Devasa ve şimdiye kadar kullanılmayan kaynak
Aslında, biyoçeşitliliğin gelişimi ve durumu hakkında bilgi sağlayabilecek küresel bir ağ zaten var, diye yazıyor ekip, hava kalitesini izlemek için ölçüm istasyonlarına atıfta bulunarak. Toronto York Üniversitesi’nden Elizabeth Clare yaptığı açıklamada, “Bu ağlar onlarca yıldır var, ancak topladıkları örneklerin ekolojik değerini gerçekten dikkate almadık” dedi.
İngiltere, Teddington’daki Ulusal Fizik Laboratuvarı’ndan (NPL) Andrew Brown, bu ağların çok büyük ve daha önce kullanılmamış bir biyoçeşitlilik verisi kaynağı olduğunu ekliyor. Yaklaşım, örneğin hayvanat bahçelerindeki türlerin hava örnekleri kullanılarak tanımlanabileceğini gösteren önceki iki çalışmadan esinlenmiştir.
Bu, Brown ve meslektaşlarına eDNA’yı aramak için hava kalitesi izleme istasyonlarını kullanma fikrini verdi. Araştırmacılar şimdi bu çevresel DNA’yı Londra ve İskoçya’daki iki izleme istasyonundan çıkardılar ve analiz ettiler.
“Mutlak bir oyun değiştirici olduğunu kanıtlayabilir”

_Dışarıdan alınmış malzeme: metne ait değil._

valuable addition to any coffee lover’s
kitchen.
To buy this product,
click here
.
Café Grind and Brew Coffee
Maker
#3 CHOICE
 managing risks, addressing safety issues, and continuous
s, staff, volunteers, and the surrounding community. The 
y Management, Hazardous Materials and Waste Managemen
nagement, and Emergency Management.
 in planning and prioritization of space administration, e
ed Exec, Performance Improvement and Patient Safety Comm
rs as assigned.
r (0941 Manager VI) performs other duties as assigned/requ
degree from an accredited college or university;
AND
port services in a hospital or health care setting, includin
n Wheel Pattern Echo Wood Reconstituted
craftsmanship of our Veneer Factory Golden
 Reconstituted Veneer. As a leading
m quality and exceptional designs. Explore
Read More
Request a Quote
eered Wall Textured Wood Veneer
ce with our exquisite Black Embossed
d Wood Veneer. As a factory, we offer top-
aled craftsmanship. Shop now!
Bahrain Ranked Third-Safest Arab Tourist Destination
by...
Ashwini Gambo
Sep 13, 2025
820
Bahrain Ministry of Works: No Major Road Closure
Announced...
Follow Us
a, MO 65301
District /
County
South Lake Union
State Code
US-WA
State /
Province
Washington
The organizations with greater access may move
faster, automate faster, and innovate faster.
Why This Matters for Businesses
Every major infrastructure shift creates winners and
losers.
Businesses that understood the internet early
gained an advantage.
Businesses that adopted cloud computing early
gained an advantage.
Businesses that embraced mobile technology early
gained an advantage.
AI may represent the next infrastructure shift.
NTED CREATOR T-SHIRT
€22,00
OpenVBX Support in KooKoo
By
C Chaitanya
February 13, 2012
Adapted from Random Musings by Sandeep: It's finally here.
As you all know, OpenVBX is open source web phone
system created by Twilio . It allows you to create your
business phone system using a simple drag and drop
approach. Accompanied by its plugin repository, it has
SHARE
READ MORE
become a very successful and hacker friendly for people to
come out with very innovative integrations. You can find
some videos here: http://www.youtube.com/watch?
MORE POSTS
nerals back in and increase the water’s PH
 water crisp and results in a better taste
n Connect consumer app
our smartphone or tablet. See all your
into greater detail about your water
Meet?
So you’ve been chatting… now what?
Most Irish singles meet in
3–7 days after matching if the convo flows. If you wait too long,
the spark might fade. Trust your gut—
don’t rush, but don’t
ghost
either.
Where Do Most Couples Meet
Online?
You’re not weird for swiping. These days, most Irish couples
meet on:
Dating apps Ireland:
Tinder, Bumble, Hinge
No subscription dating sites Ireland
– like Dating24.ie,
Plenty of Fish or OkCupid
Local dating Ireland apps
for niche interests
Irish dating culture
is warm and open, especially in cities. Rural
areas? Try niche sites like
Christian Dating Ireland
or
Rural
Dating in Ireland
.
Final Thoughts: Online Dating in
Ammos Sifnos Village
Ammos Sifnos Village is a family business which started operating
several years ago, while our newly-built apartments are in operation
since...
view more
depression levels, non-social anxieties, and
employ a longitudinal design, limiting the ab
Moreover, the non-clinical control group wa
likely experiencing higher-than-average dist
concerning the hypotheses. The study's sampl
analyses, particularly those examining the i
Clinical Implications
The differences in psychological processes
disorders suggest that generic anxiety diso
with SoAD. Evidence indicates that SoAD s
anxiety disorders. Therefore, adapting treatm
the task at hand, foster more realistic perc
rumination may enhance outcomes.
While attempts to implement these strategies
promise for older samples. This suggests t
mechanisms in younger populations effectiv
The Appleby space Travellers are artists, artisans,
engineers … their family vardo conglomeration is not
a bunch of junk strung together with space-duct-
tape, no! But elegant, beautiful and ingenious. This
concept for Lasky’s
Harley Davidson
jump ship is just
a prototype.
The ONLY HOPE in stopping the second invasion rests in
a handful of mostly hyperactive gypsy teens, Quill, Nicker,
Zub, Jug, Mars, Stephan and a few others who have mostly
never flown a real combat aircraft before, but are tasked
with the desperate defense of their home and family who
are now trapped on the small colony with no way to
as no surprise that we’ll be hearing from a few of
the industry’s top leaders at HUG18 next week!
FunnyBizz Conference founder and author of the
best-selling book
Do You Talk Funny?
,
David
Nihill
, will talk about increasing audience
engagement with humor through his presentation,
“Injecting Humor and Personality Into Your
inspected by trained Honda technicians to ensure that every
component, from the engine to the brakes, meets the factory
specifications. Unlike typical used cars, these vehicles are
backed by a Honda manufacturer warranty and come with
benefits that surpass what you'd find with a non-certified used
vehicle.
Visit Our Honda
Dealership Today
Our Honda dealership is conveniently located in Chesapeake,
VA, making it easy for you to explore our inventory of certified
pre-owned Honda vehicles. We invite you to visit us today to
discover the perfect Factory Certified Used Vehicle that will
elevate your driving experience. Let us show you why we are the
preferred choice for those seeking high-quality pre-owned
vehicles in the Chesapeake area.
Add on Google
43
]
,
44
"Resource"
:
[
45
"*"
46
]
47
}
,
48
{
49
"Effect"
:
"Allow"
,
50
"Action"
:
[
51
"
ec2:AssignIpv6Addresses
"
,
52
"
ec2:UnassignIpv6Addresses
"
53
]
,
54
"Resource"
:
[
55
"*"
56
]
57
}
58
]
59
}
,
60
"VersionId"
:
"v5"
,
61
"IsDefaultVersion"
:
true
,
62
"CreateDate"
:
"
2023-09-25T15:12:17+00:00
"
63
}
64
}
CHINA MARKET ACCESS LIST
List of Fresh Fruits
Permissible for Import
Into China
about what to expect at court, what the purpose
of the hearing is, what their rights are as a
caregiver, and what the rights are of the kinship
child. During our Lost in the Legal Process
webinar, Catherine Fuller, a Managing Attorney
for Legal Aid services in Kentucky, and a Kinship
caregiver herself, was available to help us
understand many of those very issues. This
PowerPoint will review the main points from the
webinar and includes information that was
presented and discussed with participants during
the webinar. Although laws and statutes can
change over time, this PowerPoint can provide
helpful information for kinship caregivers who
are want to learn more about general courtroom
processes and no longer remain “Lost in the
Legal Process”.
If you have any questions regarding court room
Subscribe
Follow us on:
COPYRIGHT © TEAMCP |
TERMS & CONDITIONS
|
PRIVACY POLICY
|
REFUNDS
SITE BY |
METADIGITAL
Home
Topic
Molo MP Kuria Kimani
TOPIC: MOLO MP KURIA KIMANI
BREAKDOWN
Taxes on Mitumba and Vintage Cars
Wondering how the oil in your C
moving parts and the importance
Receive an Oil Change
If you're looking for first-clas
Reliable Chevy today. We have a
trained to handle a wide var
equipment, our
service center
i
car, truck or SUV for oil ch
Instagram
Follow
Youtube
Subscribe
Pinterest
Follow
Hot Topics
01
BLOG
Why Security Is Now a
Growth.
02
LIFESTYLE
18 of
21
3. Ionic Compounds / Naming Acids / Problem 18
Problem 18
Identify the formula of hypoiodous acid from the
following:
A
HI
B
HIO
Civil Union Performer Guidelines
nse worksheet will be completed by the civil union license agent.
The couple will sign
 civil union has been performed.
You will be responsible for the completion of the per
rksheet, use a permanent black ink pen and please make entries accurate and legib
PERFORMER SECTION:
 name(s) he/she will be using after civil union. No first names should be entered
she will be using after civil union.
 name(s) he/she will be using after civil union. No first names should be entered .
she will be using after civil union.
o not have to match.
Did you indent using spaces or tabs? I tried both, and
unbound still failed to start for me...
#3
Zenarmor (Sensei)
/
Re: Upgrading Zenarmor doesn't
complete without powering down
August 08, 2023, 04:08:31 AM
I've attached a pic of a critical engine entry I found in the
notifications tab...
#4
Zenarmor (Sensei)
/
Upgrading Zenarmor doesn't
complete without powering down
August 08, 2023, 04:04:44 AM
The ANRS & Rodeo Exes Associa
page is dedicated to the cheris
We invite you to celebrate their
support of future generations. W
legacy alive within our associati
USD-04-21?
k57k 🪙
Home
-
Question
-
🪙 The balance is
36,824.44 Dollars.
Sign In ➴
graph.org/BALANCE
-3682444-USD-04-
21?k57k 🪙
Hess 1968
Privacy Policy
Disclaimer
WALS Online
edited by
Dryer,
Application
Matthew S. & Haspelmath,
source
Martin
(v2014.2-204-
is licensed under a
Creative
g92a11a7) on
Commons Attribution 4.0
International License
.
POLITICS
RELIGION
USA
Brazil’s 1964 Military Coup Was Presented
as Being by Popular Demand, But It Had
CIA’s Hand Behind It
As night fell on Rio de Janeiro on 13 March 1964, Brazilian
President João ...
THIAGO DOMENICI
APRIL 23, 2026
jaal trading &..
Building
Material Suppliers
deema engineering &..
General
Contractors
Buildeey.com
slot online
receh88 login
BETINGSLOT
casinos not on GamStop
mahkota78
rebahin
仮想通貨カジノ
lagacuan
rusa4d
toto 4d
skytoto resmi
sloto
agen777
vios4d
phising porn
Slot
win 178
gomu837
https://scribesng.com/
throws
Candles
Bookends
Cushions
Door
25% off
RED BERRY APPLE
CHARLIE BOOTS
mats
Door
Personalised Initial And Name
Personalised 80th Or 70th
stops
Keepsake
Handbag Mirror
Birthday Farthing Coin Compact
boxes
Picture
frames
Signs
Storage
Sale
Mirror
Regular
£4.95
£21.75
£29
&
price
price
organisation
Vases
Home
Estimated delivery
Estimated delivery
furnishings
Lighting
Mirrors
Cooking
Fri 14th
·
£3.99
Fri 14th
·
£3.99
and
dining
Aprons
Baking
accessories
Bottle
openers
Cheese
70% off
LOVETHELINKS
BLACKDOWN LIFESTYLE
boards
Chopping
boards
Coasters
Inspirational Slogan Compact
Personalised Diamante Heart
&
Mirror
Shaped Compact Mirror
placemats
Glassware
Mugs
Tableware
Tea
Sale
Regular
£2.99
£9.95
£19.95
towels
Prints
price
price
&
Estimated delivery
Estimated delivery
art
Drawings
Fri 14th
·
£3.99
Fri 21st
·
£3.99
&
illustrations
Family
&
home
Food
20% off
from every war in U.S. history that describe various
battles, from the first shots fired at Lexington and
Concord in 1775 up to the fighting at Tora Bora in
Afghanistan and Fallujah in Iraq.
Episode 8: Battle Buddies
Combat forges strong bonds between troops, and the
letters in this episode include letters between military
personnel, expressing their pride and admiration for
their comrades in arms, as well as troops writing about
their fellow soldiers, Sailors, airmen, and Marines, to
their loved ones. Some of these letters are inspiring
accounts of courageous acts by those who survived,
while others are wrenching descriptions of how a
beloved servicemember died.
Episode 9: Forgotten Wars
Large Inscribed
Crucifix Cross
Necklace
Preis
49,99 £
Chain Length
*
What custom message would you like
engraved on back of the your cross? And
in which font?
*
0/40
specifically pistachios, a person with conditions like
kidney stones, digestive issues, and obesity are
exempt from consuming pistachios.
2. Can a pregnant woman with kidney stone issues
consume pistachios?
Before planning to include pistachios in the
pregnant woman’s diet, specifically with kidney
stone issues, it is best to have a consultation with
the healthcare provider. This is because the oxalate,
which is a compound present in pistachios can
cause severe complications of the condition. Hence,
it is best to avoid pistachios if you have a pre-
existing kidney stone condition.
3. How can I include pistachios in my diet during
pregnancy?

Biyolog Clare, “Yalnızca iki bölgede 180’den fazla farklı bitki ve hayvan için eDNA kanıtı bulduk” diyor. Bu nedenle listede porsuk, yediuyuru, kirpi ve semender gibi hayvanlar, dişbudak, ıhlamur, çam, söğüt ve meşe gibi ağaçlar ve civanperçemi, ebegümeci ve papatya gibi bitkiler yer aldı. Ekip ayrıca 34 kuş türünden genetik materyal buldu.
Londra Queen Mary Üniversitesi’nden ilk yazar Joanne Littlefair’e göre veriler muazzam bir potansiyel taşıyor: “Bu, biyolojik çeşitliliğin kaydedilmesi ve izlenmesi için mutlak bir dönüm noktası olabilir.” Hemen hemen her ülkenin bir hava kirliliği izleme ağı vardır. Almanya’da da her gün yüzlerce ölçüm istasyonu hava kalitesini kontrol ediyor.
Littlefair, “Bu, biyoçeşitliliğin büyük ölçekte nasıl ölçüleceğine dair küresel bir sorunu çözebilir.” Dedi. Ek olarak, numuneler bazen on yıllarca saklanır, böylece biyoçeşitliliğin gelişimi üzerine geriye dönük incelemeler de mümkün olabilir. Yeni veri toplamak için standartlaştırılmış bir protokolün yanı sıra içerdiği bilgilerden yararlanmak için artık küresel bir çaba gerekiyor.
Ayrıca bir veri koruma sorunu
Bilim adamları olası etik veya veri koruma yönlerinden bahsetmiyor. Bu yakın zamanda “Nature Ecology & Evolution” dergisindeki bir çalışmada tartışıldı. Buna göre, tanımlanabilir insan genetik materyali, şaşırtıcı miktarlarda ve iyi kalitede eDNA çıkarıldığında da kaydedilebilir.
Florida Üniversitesi yazarı David Duffy, “Çoğu durumda, kalite neredeyse bir insandan numune almak kadar iyidir” dedi. Bu nedenle, eDNA testlerinin ve veri korumanın olası faydalarını tartmak gerekir.